Er is geen sprake van bedrog
4.12.
[gedaagde] beroept zich voorts op bedrog. Op grond van artikel 3:44 BW is een rechtshandeling die door bedrog tot stand is gekomen vernietigbaar. Bedrog is aanwezig, wanneer iemand een ander tot het verrichten van een bepaalde rechtshandeling beweegt door enige opzettelijk daartoe gedane onjuiste mededeling, door het opzettelijk daartoe verzwijgen van enig feit dat de verzwijger verplicht was mede te delen, of door een andere kunstgreep.
4.13.
In het voorgaande heeft de voorzieningenrechter geoordeeld dat onvoldoende is komen vast te staan dat sprake is geweest van een onjuiste voorstelling van zaken bij [gedaagde] en ook bij [eiser] . Gelet daarop komt ook onvoldoende vast te staan dat [gedaagde] door een opzettelijk onjuiste mededeling of opzettelijk verzwegen feit van [eiser] is bewogen tot het aangaan van de verdelingsafspraken. Ook dit verweer van [gedaagde] slaagt daarom niet.

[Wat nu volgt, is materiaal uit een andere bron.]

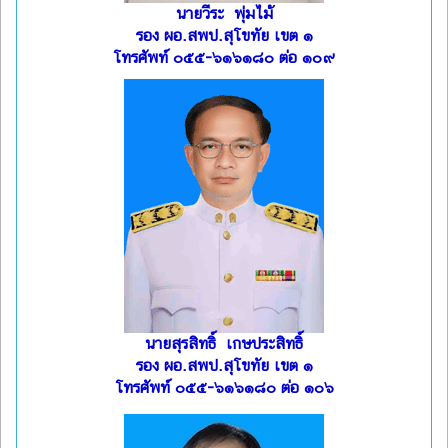
นายวีระ พุ่มไม้
รอง ผอ.สพป.สุโขทัย เขต ๑
โทรศัพท์ ๐๕๕-๖๑๖๑๘๐ ต่อ ๑๐๙
นายสุรสิทธิ์ เกษประสิทธิ์
รอง ผอ.สพป.สุโขทัย เขต ๑
โทรศัพท์ ๐๕๕-๖๑๖๑๘๐ ต่อ ๑๐๖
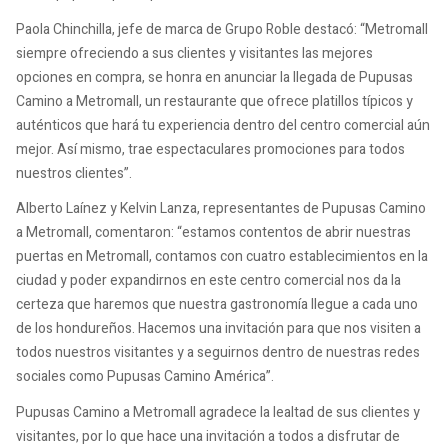
Paola Chinchilla, jefe de marca de Grupo Roble destacó: “Metromall
siempre ofreciendo a sus clientes y visitantes las mejores
opciones en compra, se honra en anunciar la llegada de Pupusas
Camino a Metromall, un restaurante que ofrece platillos típicos y
auténticos que hará tu experiencia dentro del centro comercial aún
mejor. Así mismo, trae espectaculares promociones para todos
nuestros clientes”.
Alberto Laínez y Kelvin Lanza, representantes de Pupusas Camino
a Metromall, comentaron: “estamos contentos de abrir nuestras
puertas en Metromall, contamos con cuatro establecimientos en la
ciudad y poder expandirnos en este centro comercial nos da la
certeza que haremos que nuestra gastronomía llegue a cada uno
de los hondureños. Hacemos una invitación para que nos visiten a
todos nuestros visitantes y a seguirnos dentro de nuestras redes
sociales como Pupusas Camino América”.
Pupusas Camino a Metromall agradece la lealtad de sus clientes y
visitantes, por lo que hace una invitación a todos a disfrutar de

De verdelingsafspraken blijven in stand en moeten worden nagekomen
4.14.
Gezien het voorgaande bestaat geen grond voor vernietiging van de verdelingsafspraken. [gedaagde] zal die dus moeten nakomen en moeten meewerken aan het passeren van de akte van ontbinding en verdeling maatschap. De voorzieningenrechter zal de daartoe strekkende vordering van [eiser] dan ook toewijzen.
De vordering tot vergoeding van buitengerechtelijke kosten is niet toewijsbaar
4.15.
[eiser] vordert vergoeding van buitengerechtelijke incassokosten. De voorzieningenrechter zal deze vordering afwijzen. [eiser] heeft immers niet gesteld dat kosten zijn gemaakt die betrekking hebben op verrichtingen die meer omvatten dan een enkele (eventueel herhaalde) aanmaning, het enkel doen van een (niet aanvaard) schikkingsvoorstel, het inwinnen van eenvoudige inlichtingen of het op gebruikelijke wijze samenstellen van het dossier. De kosten waarvan [eiser] vergoeding vordert, moeten dan ook worden aangemerkt als betrekking hebbend op verrichtingen waarvoor de proceskostenveroordeling wordt geacht een vergoeding in te sluiten.
De proceskosten zullen worden gecompenseerd
4.16.
Gelet op de familierelatie tussen partijen zullen de proceskosten tussen hen worden gecompenseerd, in die zin dat iedere partij de eigen kosten draagt.

5.De beslissing

De voorzieningenrechter
5.1.
veroordeelt [gedaagde] om binnen veertien dagen na betekening van dit vonnis zijn medewerking te verlenen aan het passeren van de akte van ontbinding en verdeling maatschap (conform het op 7 juni 2024 toegestuurde concept) ten overstaan van de notaris,
5.2.
bepaalt – in het geval dat [gedaagde] niet binnen veertien dagen na betekening van dit vonnis zijn medewerking verleent aan ondertekening van voornoemde akte – dat dit vonnis in de plaats treedt van de benodigde handtekening(en) van [gedaagde] , zodat de akte kan worden gepasseerd en de ontbinding en verdeling van de maatschap kan worden geëffectueerd,
5.3.
compenseert de kosten van de procedure tussen partijen, zodat iedere partij de eigen kosten draagt,
5.4.
verklaart dit vonnis tot zover uitvoerbaar bij voorraad,
5.5.
wijst het meer of anders gevorderde af.
Dit vonnis is gewezen door mr. P.F.A. Bierbooms en in het openbaar uitgesproken op 30 juli 2024.